We’ve heard “data is the new oil” so often it seems like it’s time to move on to “XXXX is the new data.” But the statement is more valid than ever. And, unlike black gold, virtually everyone has data in their backyard, just waiting to be mined. Below are four great examples of companies and nonprofits that are identifying interesting data and packaging it in ways that help them generate more traffic, sell more products and improve customer outcomes.

#1: Google—“Is your portrait in a museum?”

You’ve probably seen this one in your Facebook or Twitter feed since the beginning of the year. Google has an Arts & Culture app (iOS and Android) with great information on local museums, a treasure trove of artwork to explore, and other arts-related content. In a recent update they added a feature that lets users take a selfie and then see which portrait in Google’s vast repository of museum images is the best match. Apparently, I most closely resemble a somewhat nefarious figure called “The carlist conspirator,” painted by Valeriano Becquer in 1856.

Key to the feature’s success is the Share button. My timeline has been flooded with people showing their matches. Further, the Arts & Culture app, which launched in 2016, was the #1 free app for several weeks after the update launched. Assuming that Google’s goal was to grow traffic to their app and generate a ton of free, positive, publicity, I think you can say mission accomplished.

**Saved data entries**
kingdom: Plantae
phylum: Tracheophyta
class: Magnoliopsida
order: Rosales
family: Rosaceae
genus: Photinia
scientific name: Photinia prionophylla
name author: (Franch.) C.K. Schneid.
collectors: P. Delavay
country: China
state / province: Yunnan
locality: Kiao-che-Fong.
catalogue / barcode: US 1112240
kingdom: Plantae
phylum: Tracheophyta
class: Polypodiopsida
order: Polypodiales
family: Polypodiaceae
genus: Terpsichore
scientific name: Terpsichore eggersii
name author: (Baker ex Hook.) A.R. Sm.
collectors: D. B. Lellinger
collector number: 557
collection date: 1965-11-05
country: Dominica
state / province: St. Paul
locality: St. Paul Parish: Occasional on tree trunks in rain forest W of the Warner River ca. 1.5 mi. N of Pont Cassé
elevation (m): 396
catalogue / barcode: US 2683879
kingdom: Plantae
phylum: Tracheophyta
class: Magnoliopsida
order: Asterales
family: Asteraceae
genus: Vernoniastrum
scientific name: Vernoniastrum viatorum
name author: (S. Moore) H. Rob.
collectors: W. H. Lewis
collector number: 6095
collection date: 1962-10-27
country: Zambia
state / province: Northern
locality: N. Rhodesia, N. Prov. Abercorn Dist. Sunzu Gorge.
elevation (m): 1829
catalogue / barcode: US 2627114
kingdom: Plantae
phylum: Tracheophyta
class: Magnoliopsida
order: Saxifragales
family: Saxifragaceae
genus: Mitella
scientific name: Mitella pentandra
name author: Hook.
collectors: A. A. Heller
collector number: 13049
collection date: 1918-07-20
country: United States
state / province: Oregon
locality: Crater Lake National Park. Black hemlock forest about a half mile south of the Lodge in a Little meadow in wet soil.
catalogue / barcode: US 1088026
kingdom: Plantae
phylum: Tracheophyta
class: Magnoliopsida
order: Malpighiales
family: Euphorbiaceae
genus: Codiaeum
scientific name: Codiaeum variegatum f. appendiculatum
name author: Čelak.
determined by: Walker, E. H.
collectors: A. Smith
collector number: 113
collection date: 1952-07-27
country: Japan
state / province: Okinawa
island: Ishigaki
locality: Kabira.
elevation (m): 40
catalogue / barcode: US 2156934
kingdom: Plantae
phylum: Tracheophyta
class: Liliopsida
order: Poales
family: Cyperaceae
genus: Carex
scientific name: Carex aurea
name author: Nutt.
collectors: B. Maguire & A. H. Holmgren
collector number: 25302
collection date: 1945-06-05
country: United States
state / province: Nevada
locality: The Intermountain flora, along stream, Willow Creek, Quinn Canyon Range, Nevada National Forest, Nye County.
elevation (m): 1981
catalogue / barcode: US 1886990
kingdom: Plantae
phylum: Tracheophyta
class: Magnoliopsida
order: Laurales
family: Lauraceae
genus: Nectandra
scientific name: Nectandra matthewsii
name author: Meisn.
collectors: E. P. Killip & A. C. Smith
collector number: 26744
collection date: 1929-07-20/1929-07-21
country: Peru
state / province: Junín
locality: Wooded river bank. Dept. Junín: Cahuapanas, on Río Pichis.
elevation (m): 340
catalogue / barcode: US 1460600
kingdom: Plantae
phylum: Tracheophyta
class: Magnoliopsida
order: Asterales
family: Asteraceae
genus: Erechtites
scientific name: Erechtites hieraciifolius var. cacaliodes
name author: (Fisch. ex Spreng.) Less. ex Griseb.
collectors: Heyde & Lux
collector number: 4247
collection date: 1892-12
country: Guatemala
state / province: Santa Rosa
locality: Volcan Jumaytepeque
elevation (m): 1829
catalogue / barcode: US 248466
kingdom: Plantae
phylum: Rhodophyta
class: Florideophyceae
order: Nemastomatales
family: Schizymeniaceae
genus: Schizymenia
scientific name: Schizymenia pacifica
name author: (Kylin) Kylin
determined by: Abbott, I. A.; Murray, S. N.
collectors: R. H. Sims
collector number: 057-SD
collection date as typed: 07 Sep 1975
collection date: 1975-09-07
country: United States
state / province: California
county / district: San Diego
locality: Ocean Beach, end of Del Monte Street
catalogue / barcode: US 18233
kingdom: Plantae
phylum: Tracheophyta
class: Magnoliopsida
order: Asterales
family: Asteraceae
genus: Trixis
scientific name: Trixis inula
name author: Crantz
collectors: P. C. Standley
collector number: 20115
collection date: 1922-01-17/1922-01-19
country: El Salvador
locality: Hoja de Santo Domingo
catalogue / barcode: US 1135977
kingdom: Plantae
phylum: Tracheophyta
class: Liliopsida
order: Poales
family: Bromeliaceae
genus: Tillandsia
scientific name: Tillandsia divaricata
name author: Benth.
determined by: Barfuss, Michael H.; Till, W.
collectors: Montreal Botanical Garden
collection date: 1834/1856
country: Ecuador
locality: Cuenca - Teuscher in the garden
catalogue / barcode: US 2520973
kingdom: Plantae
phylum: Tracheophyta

**Problem A**
Translate this sentence from the article on companies putting their data to use into Spanish: "Key to the feature’s success is the Share button."
**Problem B**
Pick up the article on companies putting their data to use where it stops, after the sentence ending "mission accomplished."

**Response box A**
La clave del éxito de la función es el botón Compartir.

**Response box B**
#2 Home Depot—Built-in pins Pinterest board

In another direction altogether, Home Depot and ad agency 22squared introduced the retailer’s first platform-centric campaign made specifically for Pinterest. They launched a number of Promoted Video Pins that let users explore rooms, look for design inspiration and, yeah, click-through to purchase items in those rooms. Home Depot did a great job using decoration data and content and placing it on a platform that values that data above all others. They are even moving the concept into the physical world, with “step inside the pin” options at select stores. No sales data has been released but it seems likely that Home Depot is generating both direct sales and an influx of store traffic from these innovative data and content pins.

Equality Charter School —“Big-Data” alerts on student performance

I am on the board of the Equality Charter School (ECS) in Bronx, NY. At our last board meeting we learned about an innovative approach to data analysis that this independent public charter school is conducting to help them identify students who are performing below their capabilities. ECS has created a database that allows teachers and administrators look at the performance of students on a number of state and internal tests over the course of a year, or multiple years, and flag students whose performance may have declined over time. This sort of change from one year to another is easy to miss, especially if the student has different teachers or has moved from middle school to high school. By pooling and analyzing the data they have, and making it more accessible for the teachers and administrators that need it, ECS is improving outcomes for their students and making sure that they get help before it is too late.

#4 Spotify—Personalized playlists

I have been a loyal Spotify subscriber for years and am continually impressed with how they use my listening preferences, and those of others, to make recommendations and curate my new music experience. Here are 4 recent examples that they have given me:

  • Your Top Songs 2017A simple playlist of what I have been listening to in the last year.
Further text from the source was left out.